(Dataset items)
*** Block opens ***
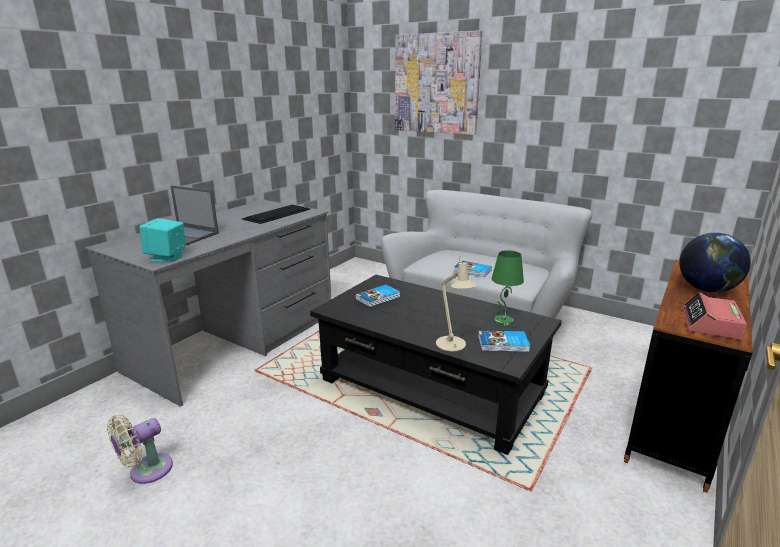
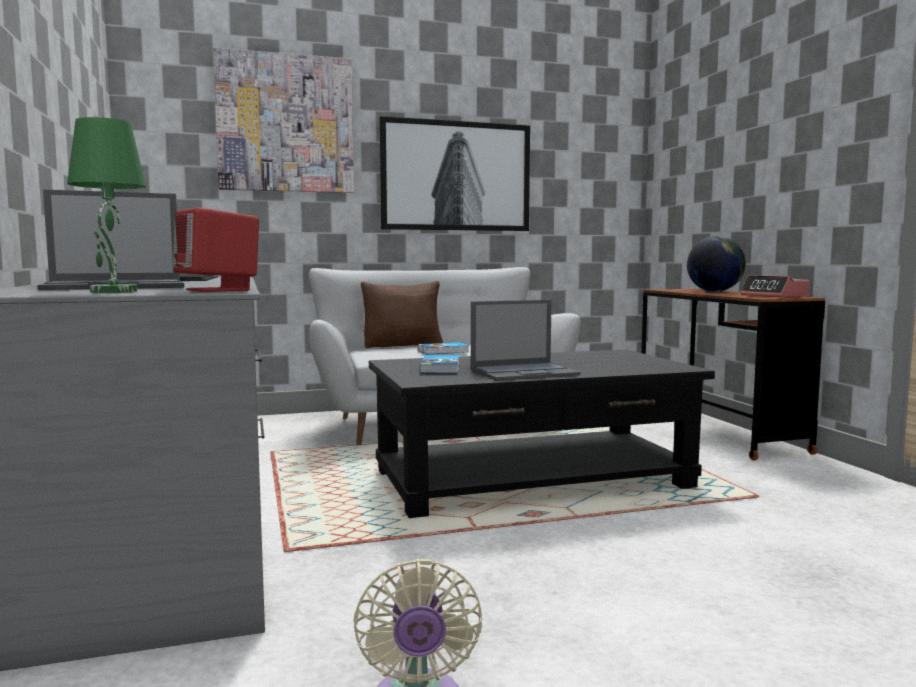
camera: 50 degrees left, 15 degrees down
turquoise speaker [139,218,186,263] -> red speaker [173,207,259,292]
beige table lamp [436,256,476,351] -> none
book [478,331,530,352] -> none
green table lamp [491,250,524,326] -> green table lamp moved to [67,117,146,293]
none -> brown pillow [361,281,443,348]
none -> picture [380,116,530,231]
none -> laptop [471,300,581,381]

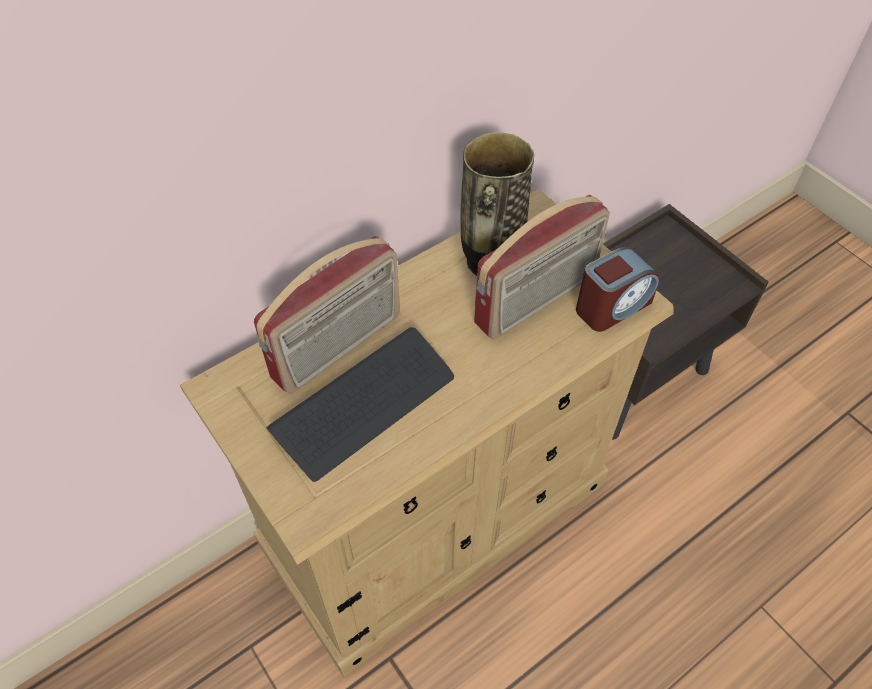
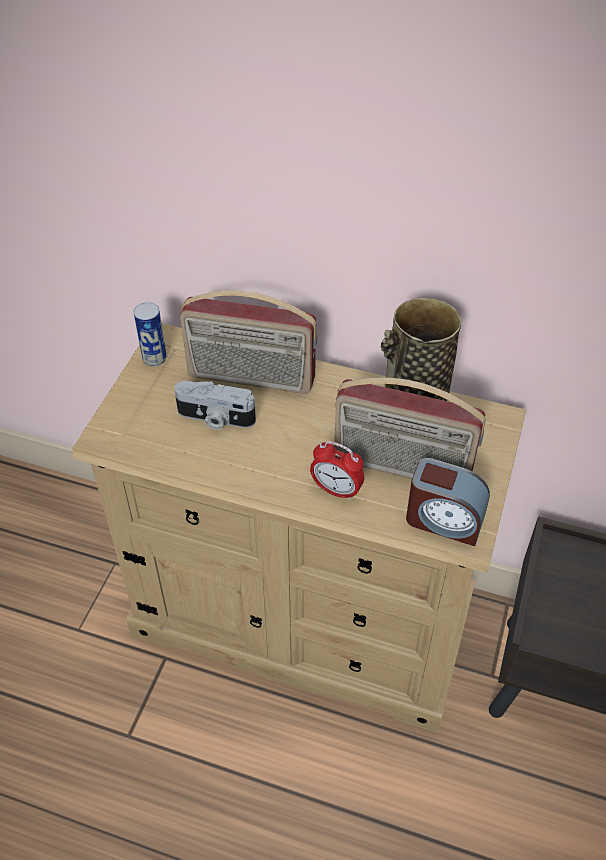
camera: 55 degrees right, 5 degrees down
keyboard [267,327,454,482] -> camera [174,381,256,430]
none -> can [134,302,167,366]
none -> alarm clock [310,441,364,501]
*** Block closes ***
◆ PROBLEM TO SOLVE: At the line containing "none -> brown pillow [361,281,443,348]", begin reproducing the entries word for word, and continue through their last line. Leave out the pictures.

◆ RESULT OF THIS EXERCISE:
none -> brown pillow [361,281,443,348]
none -> picture [380,116,530,231]
none -> laptop [471,300,581,381]

camera: 55 degrees right, 5 degrees down
keyboard [267,327,454,482] -> camera [174,381,256,430]
none -> can [134,302,167,366]
none -> alarm clock [310,441,364,501]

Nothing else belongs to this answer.